* [Reading passage]
◆ ◆ ◆
In the Japanese version (and in the early months of the American version), the last page of Newtype is usually reserved for one of a series of art pieces or illustrations (accompanied by comment or short column) from a known anime illustrator. Perhaps the best known of these is the "GUNDAM FIX" illustration series by Hajime Katoki, which placed mecha from the Gundam franchise within real-world photographic contexts. Other illustrators who have contributed to this back page in the past include Yoshikazu Yasuhiko (who ran a series of illustrations devoted to Mobile Suit Gundam: The Origin) and Hisashi Hirai (who ran a series devoted to his designs for Mobile Suit Gundam SEED, titled "Gundam SEED RGB").

==International versions==
Newtype USA included both translated Japanese content and original U.S. material. Content included anime, manga, music, game, toy and model reviews, director interviews, artist profiles, and regular columns by industry experts, tastemakers, and deep-cover insiders. Newtype USA also included bonus content, such as posters, postcards, a centerfold spread, serialized manga, and a DVD insert. Newtype USA was published by A.D. Vision, parent company of the anime distributor ADV Films and manga publisher ADV Manga, but the magazine still featured content and promotional material from properties distributed by competing publishers. About 70% of the material is translated from the Japanese release, including matching cover and front story, and articles from American writers. Subscriptions on initial release were expected to hit 50,000.

The first Newtype USA issue was published in November 2002 (a preview issue of Newtype USA featuring RahXephon was distributed selectively at anime and comic conventions in late Q3 2002). and ended publication after the February 2008 issue. After its initial print run, sealed polybagged back issues of Newtype USA are considered highly collectible. It was replaced in 2008 with PiQ magazine, which ceased publication after four issues.
◆ ◆ ◆
* [Collected data]
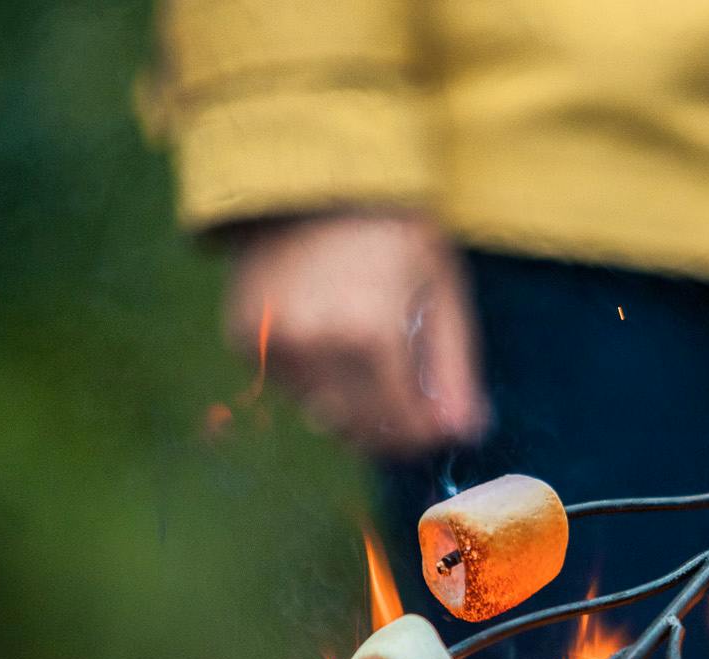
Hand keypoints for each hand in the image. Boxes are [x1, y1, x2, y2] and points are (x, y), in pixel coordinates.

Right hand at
◆ ◆ ◆
* [Activity A] From the Newtype passage, list every kind of bonus content that Newtype USA included.
* [Activity B] Pick up the Newtype passage after its final sentence and keep writing.

* [Task response A] posters, postcards, a centerfold spread, serialized manga, a DVD insert

* [Task response B]
Newtype was also published in South Korea by Daewon C.I. under the name Newtype Korea. The first issue was released in July 1999 and the magazine lasted until June 2015, when the last issue was published. The magazine included translated Japanese content, with added emphasis on domestic South Korean animation projects. Daewon C.I. also used the Newtype branding for a line of imported Japanese animation DVDs and light novels, called "Newtype DVD" and "Newtype Light Novel" respectively. Both the original Japanese and English editions used the right-to-left format while the South Korean edition is reversed.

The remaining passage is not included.